Saturday, July 27, 2013

Arugula and New Baby Potato Salad

Potato salad is one of the staples of of the summer time menu. Small new baby potatoes are the most flavorful and beat the socks off the storage varieties in the stores. Our arugula is also way more flavorful than store bought arugula. I think it is the minerals in our soil that punch up the flavor. These two vegetables are dynamite in the traditional potato salad with a little kick!

One of the keys to a good potato salad is to mix the dressing and the potatoes before the potatoes cool so the dressing is soaked up by the cooling potatoes.
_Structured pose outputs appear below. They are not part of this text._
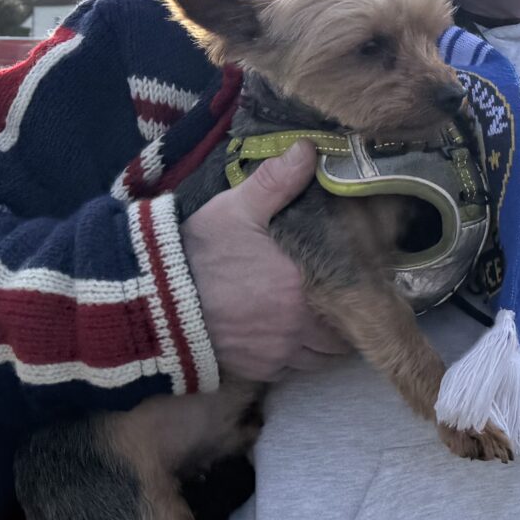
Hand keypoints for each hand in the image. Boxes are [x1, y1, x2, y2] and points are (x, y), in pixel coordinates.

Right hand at [183, 141, 343, 381]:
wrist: (153, 302)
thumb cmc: (198, 253)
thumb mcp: (237, 209)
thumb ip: (277, 181)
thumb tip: (310, 149)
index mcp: (302, 281)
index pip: (355, 293)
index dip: (364, 288)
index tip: (365, 278)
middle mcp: (299, 323)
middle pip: (344, 331)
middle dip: (347, 318)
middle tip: (343, 301)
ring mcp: (279, 350)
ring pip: (323, 355)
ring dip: (327, 341)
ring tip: (322, 321)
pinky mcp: (258, 369)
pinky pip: (294, 370)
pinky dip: (299, 358)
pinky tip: (291, 338)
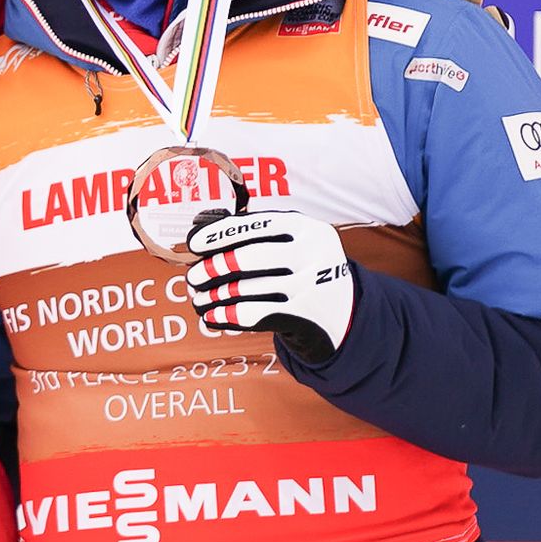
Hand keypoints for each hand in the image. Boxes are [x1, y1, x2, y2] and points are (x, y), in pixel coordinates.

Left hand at [184, 210, 357, 363]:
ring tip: (198, 299)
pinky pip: (256, 314)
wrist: (347, 311)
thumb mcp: (296, 243)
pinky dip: (228, 315)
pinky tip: (212, 316)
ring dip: (215, 296)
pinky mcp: (305, 316)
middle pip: (250, 258)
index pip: (257, 225)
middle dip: (214, 268)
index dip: (221, 234)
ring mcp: (312, 286)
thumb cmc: (306, 270)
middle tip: (193, 277)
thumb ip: (258, 234)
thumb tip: (203, 232)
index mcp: (307, 227)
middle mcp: (313, 253)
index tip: (194, 244)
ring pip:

  1. 2 lbs new potatoes, baby red or Yukon gold
  2. 1/2 cup Greek yogurt
  3. 1/4 cup mayonnaise (you can make your own fresh if you'd like)
  4. 3 small sweet onions like Walla Walla or Alisa Craig
  5. 2 cups of arugula leaves, baby sized or roughly chop bigger leaves
  6. 1 small bunch fresh dill, chop dill weed finely

Fill a 5 quart pot 3/4 full of water. Bring to a boil and add potatoes. Simmer for 20-30 minutes or until you can pierce the potatoes easily with a knife or fork. Drain potatoes and put them back in the pot. Slice warm potatoes into quarters. Add to a large mixing bowl.

Mix.together the yogurt and mayonnaise. Toss the potatoes with the dressing, then toss with the onions, arugula and dill. Season to taste with salt and pepper. 

Let rest in the refrigerator for an hour before serving.